With Ben Johnson and Axel Tuanzebe out injured, Clarke, who made his Premier League debut off the bench during the 2-0 defeat at home to Everton last weekend, was thrown in from the start.
“One of our own, he’s one of our own, Harry Clarke, he’s one of our own,” the rambunctious travelling Ipswich fans sang in the first half as the Tractor Boys looked to finally be getting to grips with the whole Premier League thing, 2-0 up and heading for an overdue first victory.
Clarke must have felt 10ft tall. He was probably fantasising how he was going to celebrate later on Saturday night. A full Premier League debut, fans singing his name, winning 2-0 and with a clean sheet, absolute perfection. Exactly how he dreamt it.
Instead, in completing football’s worst hat-trick of scoring an own goal, conceding a penalty and getting sent off as his and Ipswich’s world disintegrated, Clarke became the first player in Premier League history to endure all three on his full debut.
In fact it had only happened once before, to Southampton’s Jan Bednarek against Manchester United in February 2021. There are few things that would make Clarke feel any better right now, but at least his team didn’t lose 9-0 like Saints did that day.
“I’m getting goosebumps thinking about it!” Clarke said at the prospect of his Premier League debut after Ipswich earned promotion. “What an exciting time.”
You could only feel more sorry for him if he was a tiny little puppy giving inconsolable sad eyes as its owners left home.
There are plenty of examples of nightmarish debuts that still had a happy ending. Jonathan Woodgate did two of Clarke’s three things, scoring an own goal and getting a red card, when making his Real Madrid debut in 2005, but would later win the League Cup with Tottenham Hotspur (hey don’t knock it, they’ve won nothing since), while Joao Felix was sent off on his Chelsea debut last year (while on loan from Atletico Madrid) but that didn’t stop them paying £42million for him in the summer.

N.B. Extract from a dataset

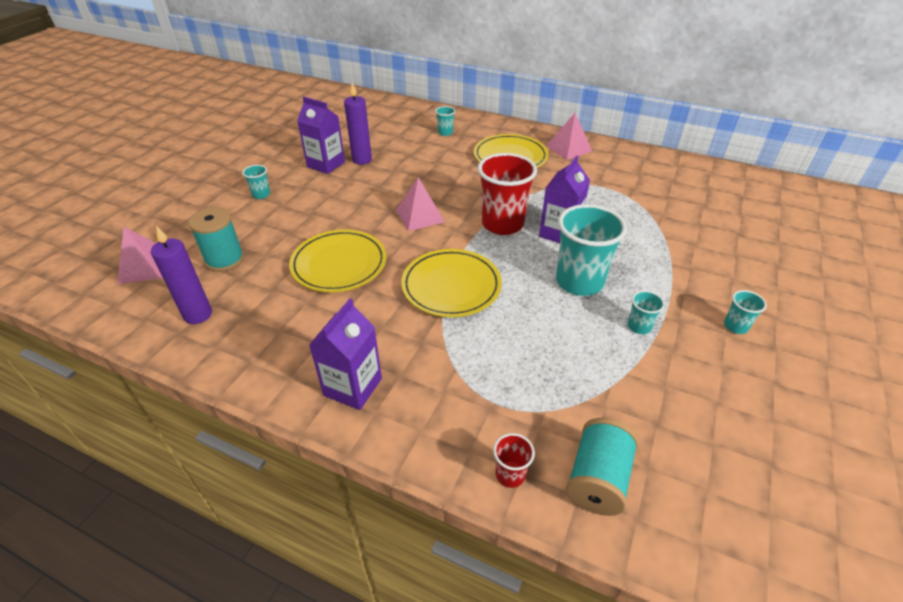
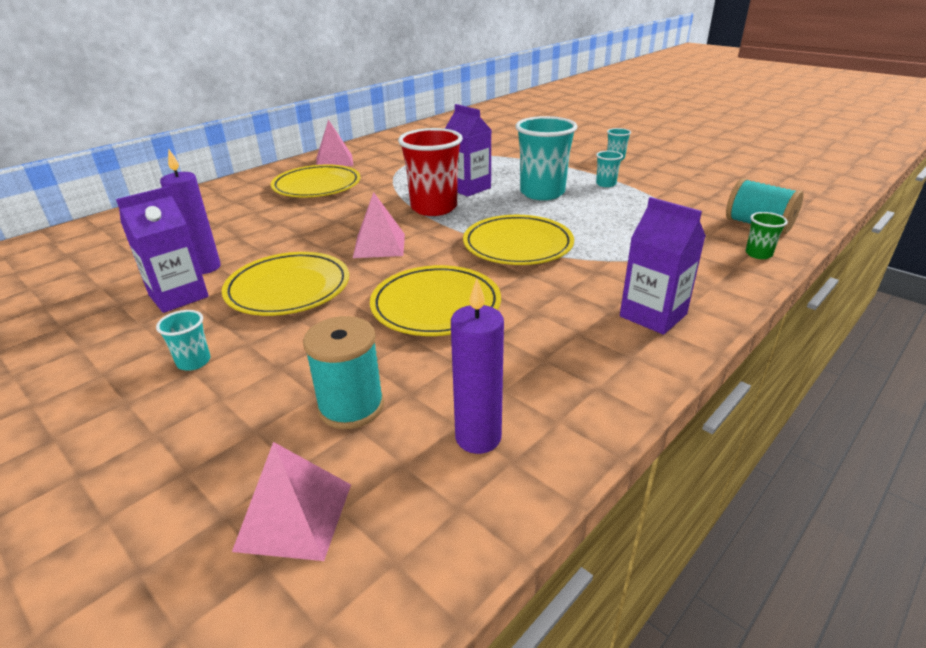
camera: 70 degrees left, 10 degrees down
(345, 198) = (288, 289): none -> yellow plate
(445, 132) = (215, 209): turquoise cup -> none
(510, 474) = (758, 254): red cup -> green cup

And then that chap called Lionel Messi was sent off 30 seconds into his Argentina debut against Hungary in 2005, and he did absolutely fine, you’d say.
“It was not like I had dreamed it would be,” Messi said. This was not how Clarke had dreamt it either.
McKenna had sympathy. “It’s his Premier League debut and he’s not stated a game since April, so he’ll get plenty of support from us,” he said.
“He did some good things in the game — there were some good things in his performance — but there were a few things, of course, a few defensive moments that’ll he’ll want to do better on and he’ll be disappointed with.
“But he’s a young player making his Premier League debut, coming back from a very big injury, and because of injuries we have we’ve had to throw him pretty much straight into the team, where ideally he’ll have had a longer period of maybe coming off the bench.
“Like all of our players and our culture, he’ll take his mistake on the chin I’m sure and look to learn from it, work harder and work hard on those things in training and come back again strong.”
McKenna admitted he had contrasting emotions of different extremes — pride at seeing his Ipswich team play so well and score three times but devastation at still ending up as the losing side.
For poor Clarke, it was merely the latter.